I would love any help I can get with naming my rabbitry! We are working on getting all registered with ARBA and I would love to have a name that sticks with people but isnt too cheesy. I have Angora's and live on a farm right now but will be moving to a more suburban area shortly if that helps you think of names lol  

I would really appreciate ANY ideas at all! 

Thank you thank you thank you!


----------



## Stone_family3 (Sep 25, 2011)

The Urban Angora Rabbitry


----------



## mistyjr (Sep 25, 2011)

Do you want to do any more breeds or just the Angora's?


----------



## hopefulmee (Sep 25, 2011)

I think I may eventually do more than just angoras so I think I would like a name without angora's in it...


----------



## mistyjr (Sep 25, 2011)

I would also go on the arba website and when you picked out an name, check out the rabbitry section on arba and see if its not taken!


----------



## MILU (Sep 26, 2011)

This might be too silly, but I think people wouldn't forget something like "hot buns" or a name that has a pun in it. I'm not too good on them, as English isn't my 1st language, but I think it could a good idea to have a different/funny name. People wouldn't forget and they would talk about it... :biggrin:


----------



## BlueCamasRabbitry (Sep 26, 2011)

The rabbitry list on the ARBA website has been down for a long time. I'm not sure when it will be back up again, either. 
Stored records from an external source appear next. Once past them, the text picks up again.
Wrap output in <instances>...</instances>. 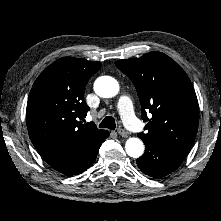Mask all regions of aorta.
Wrapping results in <instances>:
<instances>
[{
	"instance_id": "762f6f07",
	"label": "aorta",
	"mask_w": 221,
	"mask_h": 221,
	"mask_svg": "<svg viewBox=\"0 0 221 221\" xmlns=\"http://www.w3.org/2000/svg\"><path fill=\"white\" fill-rule=\"evenodd\" d=\"M94 91L100 97L111 98L118 94L119 84L110 76H102L95 81ZM125 150L130 157L138 158L144 152V144L139 138H129L126 141Z\"/></svg>"
}]
</instances>
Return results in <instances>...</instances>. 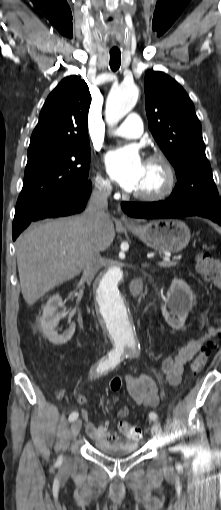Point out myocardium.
<instances>
[{
	"instance_id": "obj_1",
	"label": "myocardium",
	"mask_w": 221,
	"mask_h": 510,
	"mask_svg": "<svg viewBox=\"0 0 221 510\" xmlns=\"http://www.w3.org/2000/svg\"><path fill=\"white\" fill-rule=\"evenodd\" d=\"M146 163H158L165 171L166 180L163 187L154 193L134 192V198L143 202H156L169 197L176 185V173L170 160L163 154L155 153L147 157Z\"/></svg>"
}]
</instances>
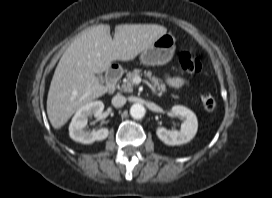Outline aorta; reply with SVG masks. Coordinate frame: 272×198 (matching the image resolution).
Instances as JSON below:
<instances>
[{
    "instance_id": "aorta-1",
    "label": "aorta",
    "mask_w": 272,
    "mask_h": 198,
    "mask_svg": "<svg viewBox=\"0 0 272 198\" xmlns=\"http://www.w3.org/2000/svg\"><path fill=\"white\" fill-rule=\"evenodd\" d=\"M130 115L134 119H142L145 115V108L141 104H133L130 108Z\"/></svg>"
}]
</instances>
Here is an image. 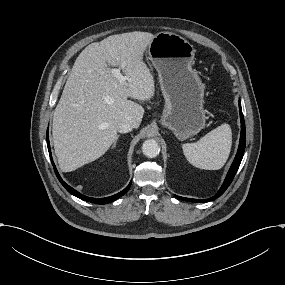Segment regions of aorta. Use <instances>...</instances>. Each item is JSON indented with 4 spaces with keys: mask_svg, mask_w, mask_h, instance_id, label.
Listing matches in <instances>:
<instances>
[{
    "mask_svg": "<svg viewBox=\"0 0 285 285\" xmlns=\"http://www.w3.org/2000/svg\"><path fill=\"white\" fill-rule=\"evenodd\" d=\"M142 152L148 158H155L160 152V146L156 140L148 139L142 145Z\"/></svg>",
    "mask_w": 285,
    "mask_h": 285,
    "instance_id": "1",
    "label": "aorta"
}]
</instances>
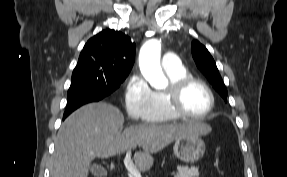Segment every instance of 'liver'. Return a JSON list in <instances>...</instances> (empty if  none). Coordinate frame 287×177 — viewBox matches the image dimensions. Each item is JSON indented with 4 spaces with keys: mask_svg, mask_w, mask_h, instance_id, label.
Instances as JSON below:
<instances>
[{
    "mask_svg": "<svg viewBox=\"0 0 287 177\" xmlns=\"http://www.w3.org/2000/svg\"><path fill=\"white\" fill-rule=\"evenodd\" d=\"M124 116L108 103L87 104L61 125L50 168L51 177H87L92 160L109 158L139 146L134 161L140 171L153 165L151 154L187 134H208L211 127L199 121L177 124H139L121 132Z\"/></svg>",
    "mask_w": 287,
    "mask_h": 177,
    "instance_id": "obj_1",
    "label": "liver"
}]
</instances>
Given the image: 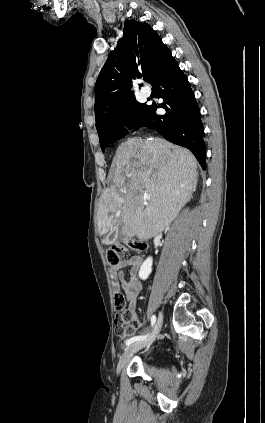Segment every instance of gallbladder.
Wrapping results in <instances>:
<instances>
[{
	"instance_id": "1",
	"label": "gallbladder",
	"mask_w": 265,
	"mask_h": 423,
	"mask_svg": "<svg viewBox=\"0 0 265 423\" xmlns=\"http://www.w3.org/2000/svg\"><path fill=\"white\" fill-rule=\"evenodd\" d=\"M117 226L109 233V235L103 239V243L106 245L112 244L117 239Z\"/></svg>"
}]
</instances>
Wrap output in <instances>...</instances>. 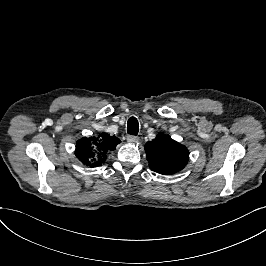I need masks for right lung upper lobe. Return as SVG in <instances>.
<instances>
[{
  "label": "right lung upper lobe",
  "instance_id": "cb5924a9",
  "mask_svg": "<svg viewBox=\"0 0 266 266\" xmlns=\"http://www.w3.org/2000/svg\"><path fill=\"white\" fill-rule=\"evenodd\" d=\"M119 143L117 137L103 132L96 137L78 140L75 154L84 165L96 167L105 162L107 154L115 150Z\"/></svg>",
  "mask_w": 266,
  "mask_h": 266
}]
</instances>
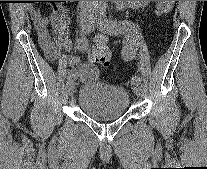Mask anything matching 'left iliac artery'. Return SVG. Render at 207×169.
Instances as JSON below:
<instances>
[{
  "label": "left iliac artery",
  "instance_id": "left-iliac-artery-1",
  "mask_svg": "<svg viewBox=\"0 0 207 169\" xmlns=\"http://www.w3.org/2000/svg\"><path fill=\"white\" fill-rule=\"evenodd\" d=\"M98 24L101 29L114 34L129 35V33H132L131 31H134V26H131L129 23L108 20L106 18V9L104 7L100 8L98 15ZM133 52L134 51L132 50L131 42H124L123 49H121V54H123L124 61H131ZM131 83L134 85L140 84L141 78L139 76H133L131 78Z\"/></svg>",
  "mask_w": 207,
  "mask_h": 169
}]
</instances>
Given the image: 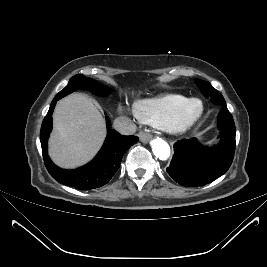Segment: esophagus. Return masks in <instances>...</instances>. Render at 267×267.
<instances>
[{"mask_svg": "<svg viewBox=\"0 0 267 267\" xmlns=\"http://www.w3.org/2000/svg\"><path fill=\"white\" fill-rule=\"evenodd\" d=\"M138 136H139L140 141L144 143L148 142L151 138L150 134H147L144 132H139Z\"/></svg>", "mask_w": 267, "mask_h": 267, "instance_id": "34e87169", "label": "esophagus"}]
</instances>
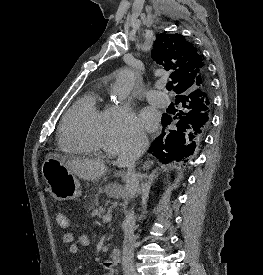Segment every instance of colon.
<instances>
[{"label":"colon","instance_id":"colon-1","mask_svg":"<svg viewBox=\"0 0 263 275\" xmlns=\"http://www.w3.org/2000/svg\"><path fill=\"white\" fill-rule=\"evenodd\" d=\"M56 221L57 224L62 228V229H68L70 226V220L68 218V216L63 213V212H59L56 215ZM69 232H65L63 235H65L66 239H69V236L67 235Z\"/></svg>","mask_w":263,"mask_h":275}]
</instances>
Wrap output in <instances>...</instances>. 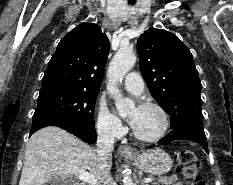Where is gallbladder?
<instances>
[{
  "label": "gallbladder",
  "instance_id": "bac80fb5",
  "mask_svg": "<svg viewBox=\"0 0 233 185\" xmlns=\"http://www.w3.org/2000/svg\"><path fill=\"white\" fill-rule=\"evenodd\" d=\"M46 185H74V184L58 178H54L51 181H49V183Z\"/></svg>",
  "mask_w": 233,
  "mask_h": 185
}]
</instances>
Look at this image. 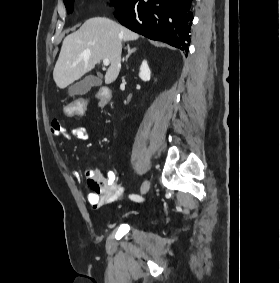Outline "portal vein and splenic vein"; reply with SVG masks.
<instances>
[{"instance_id": "1", "label": "portal vein and splenic vein", "mask_w": 280, "mask_h": 283, "mask_svg": "<svg viewBox=\"0 0 280 283\" xmlns=\"http://www.w3.org/2000/svg\"><path fill=\"white\" fill-rule=\"evenodd\" d=\"M103 64L105 66H108L110 64V61L108 59H103Z\"/></svg>"}]
</instances>
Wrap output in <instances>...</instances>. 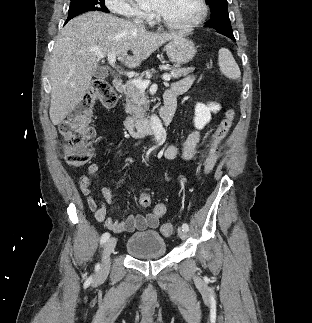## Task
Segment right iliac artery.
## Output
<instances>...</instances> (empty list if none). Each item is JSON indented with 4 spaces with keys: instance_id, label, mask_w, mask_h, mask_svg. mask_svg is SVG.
Listing matches in <instances>:
<instances>
[{
    "instance_id": "right-iliac-artery-1",
    "label": "right iliac artery",
    "mask_w": 312,
    "mask_h": 323,
    "mask_svg": "<svg viewBox=\"0 0 312 323\" xmlns=\"http://www.w3.org/2000/svg\"><path fill=\"white\" fill-rule=\"evenodd\" d=\"M110 237V234L108 232L104 233L102 236H101V244L102 243H105Z\"/></svg>"
}]
</instances>
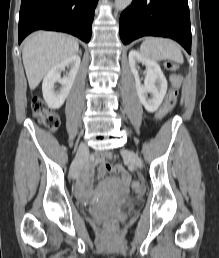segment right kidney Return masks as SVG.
Instances as JSON below:
<instances>
[{
    "instance_id": "right-kidney-1",
    "label": "right kidney",
    "mask_w": 219,
    "mask_h": 258,
    "mask_svg": "<svg viewBox=\"0 0 219 258\" xmlns=\"http://www.w3.org/2000/svg\"><path fill=\"white\" fill-rule=\"evenodd\" d=\"M80 62L81 59L78 55L71 56L54 66L44 77L42 92L44 100L50 108L58 109L64 104L74 83ZM66 67L70 68V71L67 76L61 78V72ZM57 82L61 84L59 91H55Z\"/></svg>"
}]
</instances>
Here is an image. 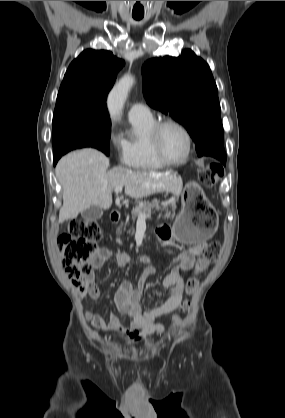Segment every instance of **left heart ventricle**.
Returning a JSON list of instances; mask_svg holds the SVG:
<instances>
[{"label":"left heart ventricle","mask_w":285,"mask_h":418,"mask_svg":"<svg viewBox=\"0 0 285 418\" xmlns=\"http://www.w3.org/2000/svg\"><path fill=\"white\" fill-rule=\"evenodd\" d=\"M160 144L165 155L174 161L183 158L187 150V140L184 133L172 125L162 130Z\"/></svg>","instance_id":"left-heart-ventricle-1"}]
</instances>
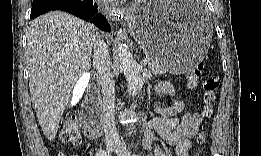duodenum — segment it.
<instances>
[{
  "label": "duodenum",
  "instance_id": "1",
  "mask_svg": "<svg viewBox=\"0 0 261 156\" xmlns=\"http://www.w3.org/2000/svg\"><path fill=\"white\" fill-rule=\"evenodd\" d=\"M81 118L85 124L98 123L102 125V109L100 104V92L97 86L93 87L87 99L85 100L82 107Z\"/></svg>",
  "mask_w": 261,
  "mask_h": 156
}]
</instances>
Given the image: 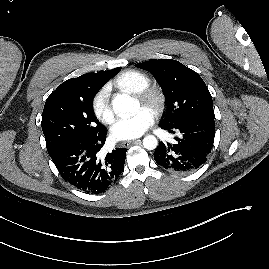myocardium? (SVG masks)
Segmentation results:
<instances>
[{
	"mask_svg": "<svg viewBox=\"0 0 269 269\" xmlns=\"http://www.w3.org/2000/svg\"><path fill=\"white\" fill-rule=\"evenodd\" d=\"M137 98L142 105L149 108L155 115L163 112L166 105V96L163 91L157 87H146L137 94Z\"/></svg>",
	"mask_w": 269,
	"mask_h": 269,
	"instance_id": "1",
	"label": "myocardium"
}]
</instances>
The thing to do is pick 2 or 3 names you REALLY like, and wouldn't mind having either, that way if your top choice doesn't get picked -because it's already registered or close to another rabbitry's name- then your second/third choice will be the next to consider. 

You could look at current rabbitries and gather ideas from their names, perhaps? A lot of people use something in their surroundings to include in their name. 

An idea I gathered from your name here, if you were just going to stick with Angora's, you could have done something like Hopeful Angoras Rabbitry. So maybe that could give you some idea's? =)

Emily


----------



## CCWelch (Sep 28, 2011)

This one is "cheesy" but cute...."Ears To You Rabbitry"
or "Beautiful Fur Rabbitry" or how about "See our Buns Rabbitry"?


----------



## MarisaAndToby (Sep 28, 2011)

Oh... I LOVE Ears to You.

That's so cute, and I'm a ginormous fan of puns.


----------



## CCWelch (Sep 28, 2011)

We just used our last name for our rabbitry and had a cool logo made for it. One ear is up and the other slightly down because we raise New Zealands, Satins, English Spots and French Lops.


----------



## missmerlin2010 (Sep 28, 2011)

Aww! cute logo! Good luck finding a rabbitry name! There are so many to choose from!


----------



## BlueCamasRabbitry (Sep 29, 2011)

*CCWelch wrote: *


> We just used our last name for our rabbitry and had a cool logo made for it. One ear is up and the other slightly down because we raise New Zealands, Satins, English Spots and French Lops.



Your logo is AWESOME! :biggrin:

Emily


----------



## mistyjr (Sep 29, 2011)

my rabbitry name is... Evie's Tulips Rabbitry

Evie is my daughter's name that when she was born she almost died at birth, And had a lot of problems when she was an infant, And I love flowers. And when naming my bunnies, I picked flower names for them!


----------